As an adolescent, Ginsberg savored Walt Whitman, though in 1939, when Ginsberg graduated high school, he considered Edgar Allan Poe his favorite poet. Eager to follow a childhood hero who had received a scholarship to Columbia University, Ginsberg made a vow that if he got into the school he would devote his life to helping the working class, a cause he took seriously over the course of the next several years.
He was admitted to Columbia University, and as a student there in the 1940s, he began close friendships with William S. Burroughs, Neal Cassady, and Jack Kerouac, all of whom later became leading figures of the Beat movement. The group led Ginsberg to a "New Vision," which he defined in his journal: "Since art is merely and ultimately self-expressive, we conclude that the fullest art, the most individual, uninfluenced, unrepressed, uninhibited expression of art is true expression and the true art."
Around this time, Ginsberg also had what he referred to as his "Blake vision," an auditory hallucination of William Blake reading his poems "Ah Sunflower," "The Sick Rose," and "Little Girl Lost." Ginsberg noted the occurrence several times as a pivotal moment for him in his comprehension of the universe, affecting fundamental beliefs about his life and his work. While Ginsberg claimed that no drugs were involved, he later stated that he used various drugs in an attempt to recapture the feelings inspired by the vision.

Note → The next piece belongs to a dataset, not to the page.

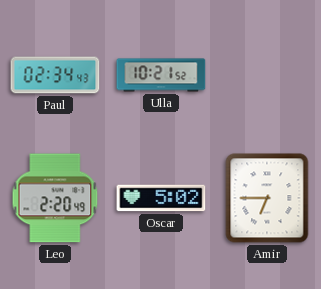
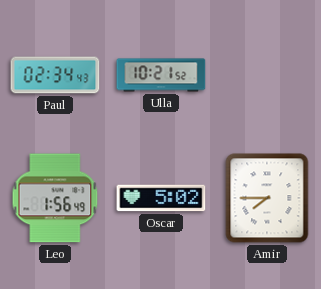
Leo: 2:20 -> 1:56
Amir: 6:45 -> 7:45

In 1954, Ginsberg moved to San Francisco. His mentor, William Carlos Williams, introduced him to key figures in the San Francisco poetry scene, including Kenneth Rexroth. He also met Michael McClure, who handed off the duties of curating a reading for the newly-established "6" Gallery. With the help of Rexroth, the result was "The '6' Gallery Reading" which took place on October 7, 1955. The event has been hailed as the birth of the Beat Generation, in no small part because it was also the first public reading of Ginsberg's "Howl," a poem which garnered world-wide attention for him and the poets he associated with.
Shortly after Howl and Other Poems was published in 1956 by City Lights Bookstore, it was banned for obscenity. The work overcame censorship trials, however, and became one of the most widely read poems of the century, translated into more than twenty-two languages.
In the 1960s and 70s, Ginsberg studied under gurus and Zen masters. As the leading icon of the Beats, Ginsberg was involved in countless political activities, including protests against the Vietnam War, and he spoke openly about issues that concerned him, such as free speech and gay rights agendas.
Ginsberg went on publish numerous collections of poetry, including Kaddish and Other Poems (1961), Planet News (1968), and The Fall of America: Poems of These States (1973), which won the National Book Award.
In 1993, Ginsberg received the Chevalier des Arts et des Lettres (the Order of Arts and Letters) from the French Minister of Culture. He also co-founded and directed the Jack Kerouac School of Disembodied Poetics at the Naropa Institute in Colorado. In his later years, Ginsberg became a Distinguished Professor at Brooklyn College.
On April 5, 1997, in New York City, he died from complications of hepatitis.